*** Opening of Supplied data ***
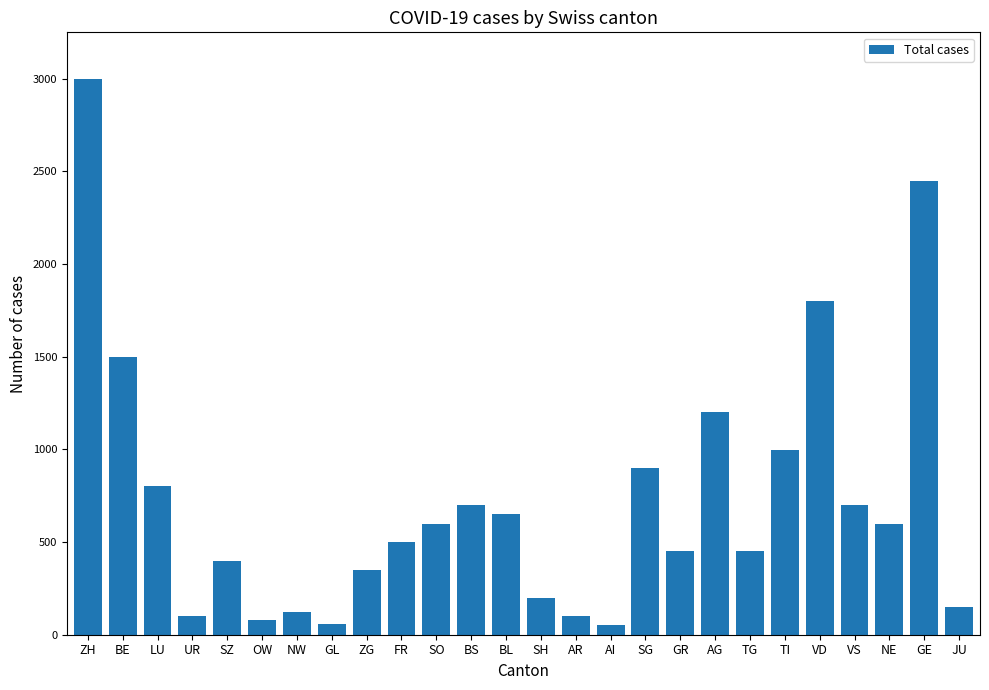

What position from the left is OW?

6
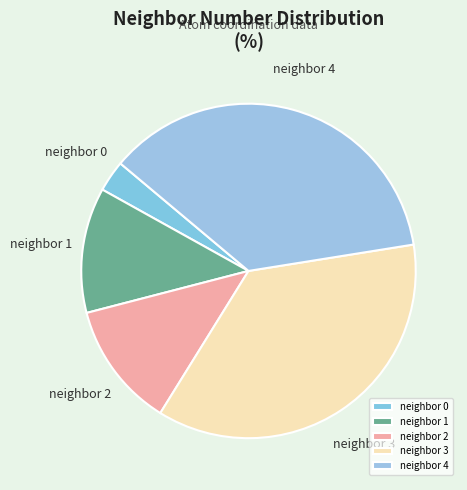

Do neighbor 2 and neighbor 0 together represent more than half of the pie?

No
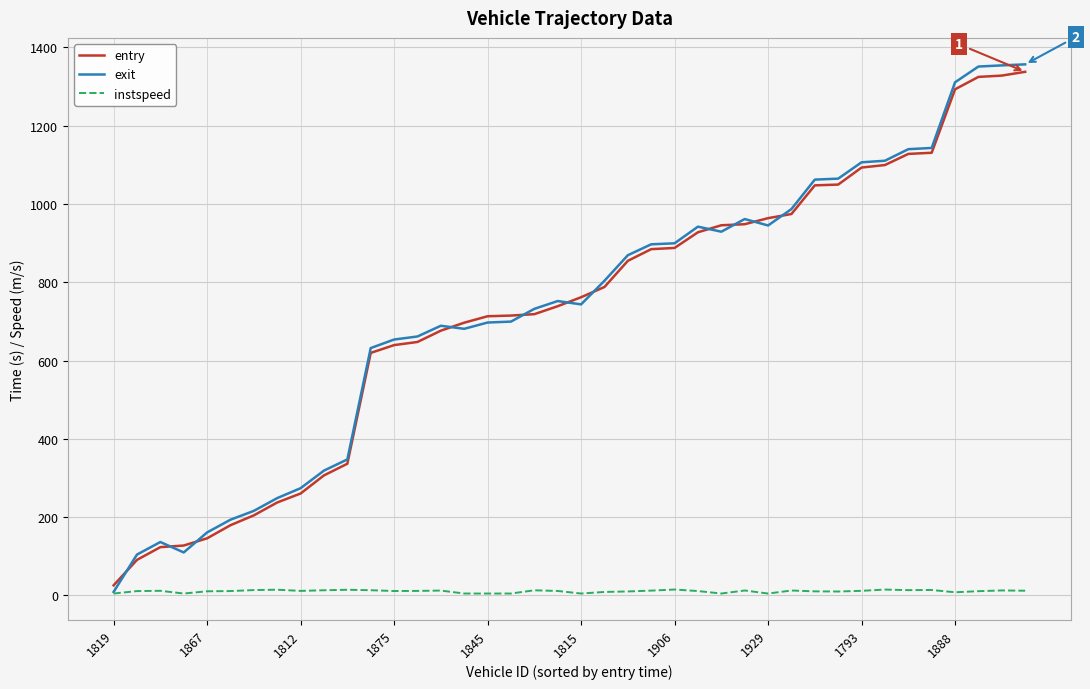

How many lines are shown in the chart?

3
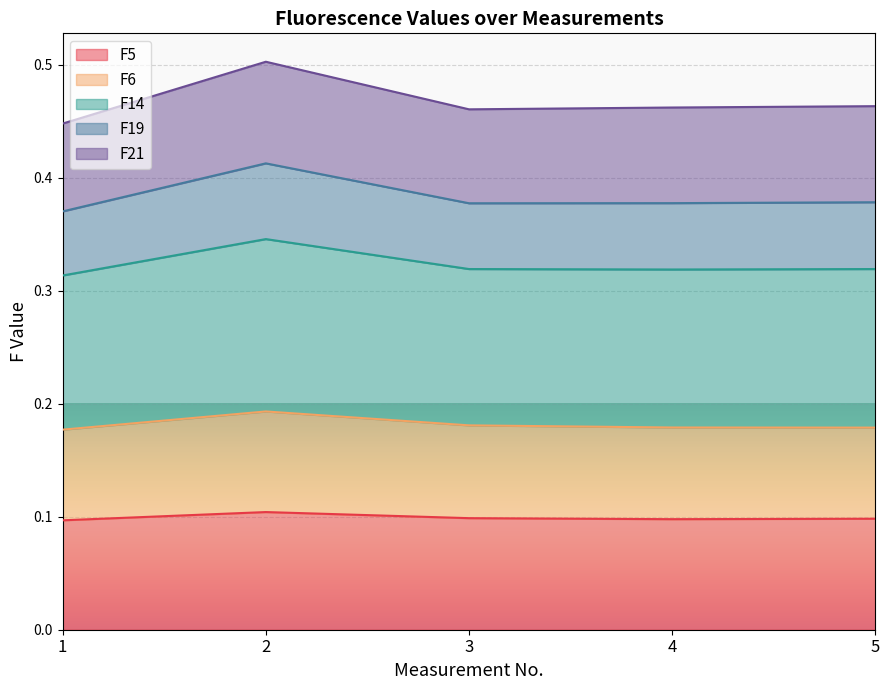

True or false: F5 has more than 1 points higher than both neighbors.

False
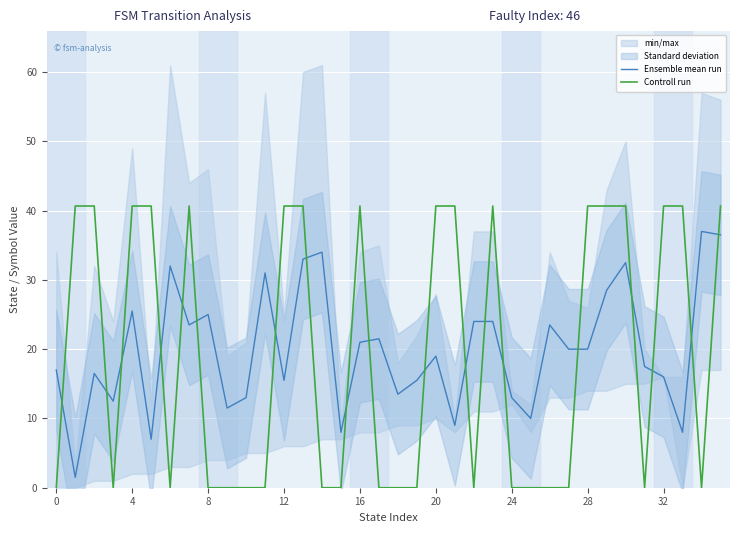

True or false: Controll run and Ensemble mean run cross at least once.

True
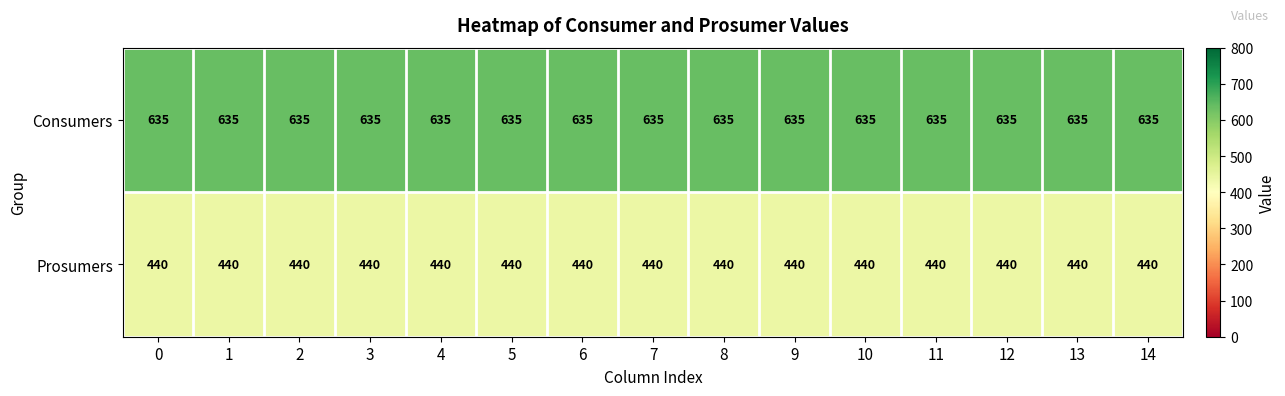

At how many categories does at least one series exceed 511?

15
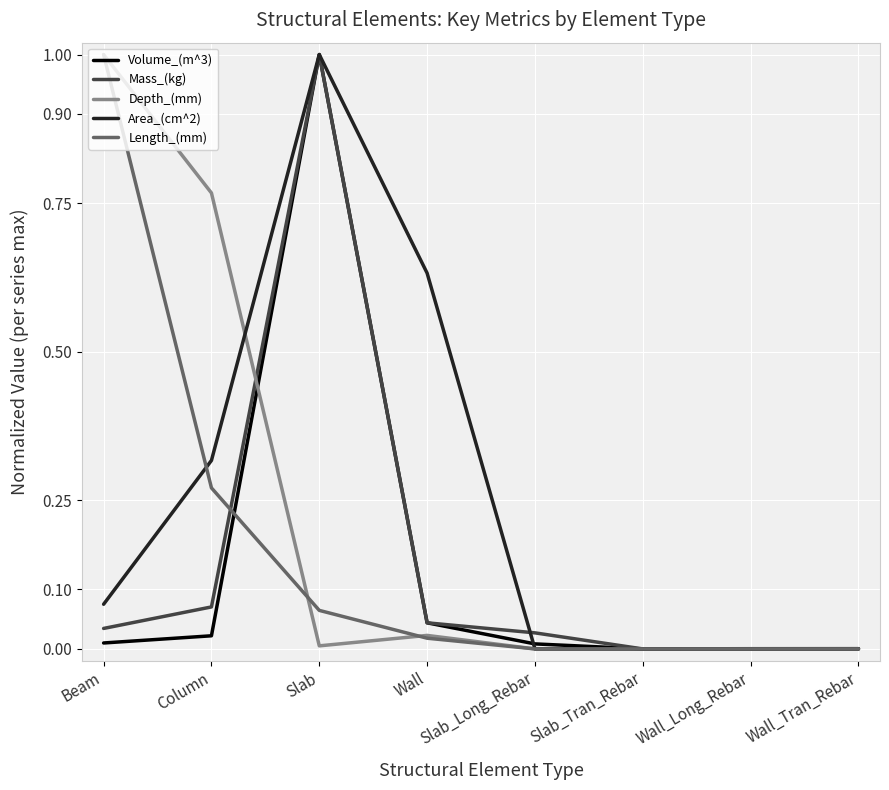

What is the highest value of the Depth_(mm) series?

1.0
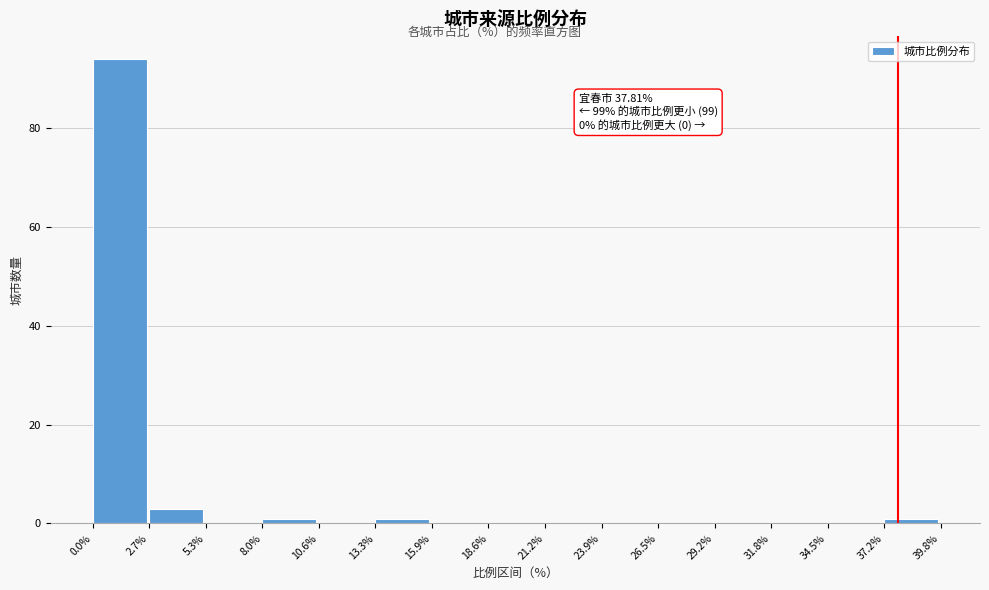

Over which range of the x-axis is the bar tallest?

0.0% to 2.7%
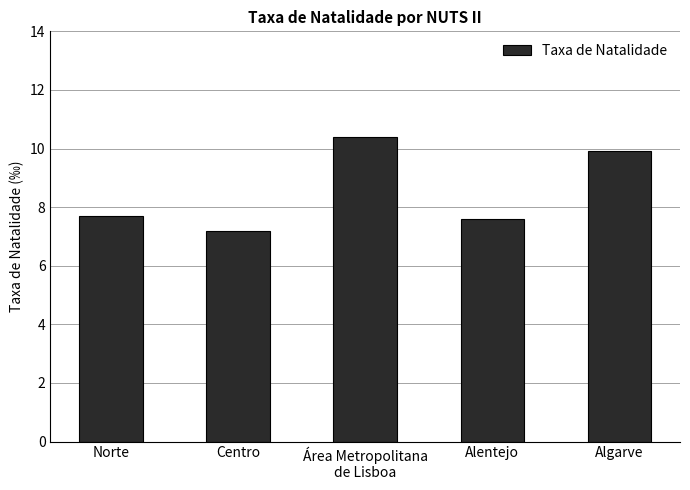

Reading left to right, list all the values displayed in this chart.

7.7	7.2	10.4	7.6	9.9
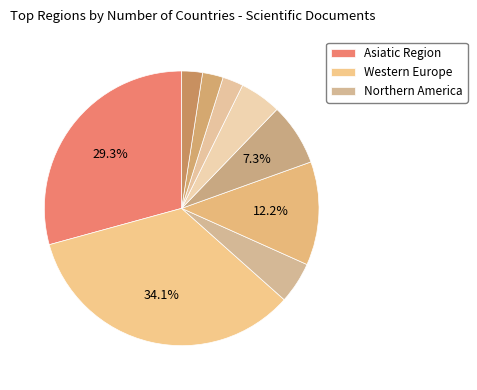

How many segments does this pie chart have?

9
*** Close of Supplied data ***
#### [Your instructions]
Please update the records above by replacing each "chart" with "graph", keeping everything else the same, and give them back without the pictures.

#### [Expected output]
What position from the left is OW?

6

Do neighbor 2 and neighbor 0 together represent more than half of the pie?

No

How many lines are shown in the graph?

3

True or false: F5 has more than 1 points higher than both neighbors.

False

True or false: Controll run and Ensemble mean run cross at least once.

True

At how many categories does at least one series exceed 511?

15

What is the highest value of the Depth_(mm) series?

1.0

Over which range of the x-axis is the bar tallest?

0.0% to 2.7%

Reading left to right, list all the values displayed in this graph.

7.7	7.2	10.4	7.6	9.9

How many segments does this pie graph have?

9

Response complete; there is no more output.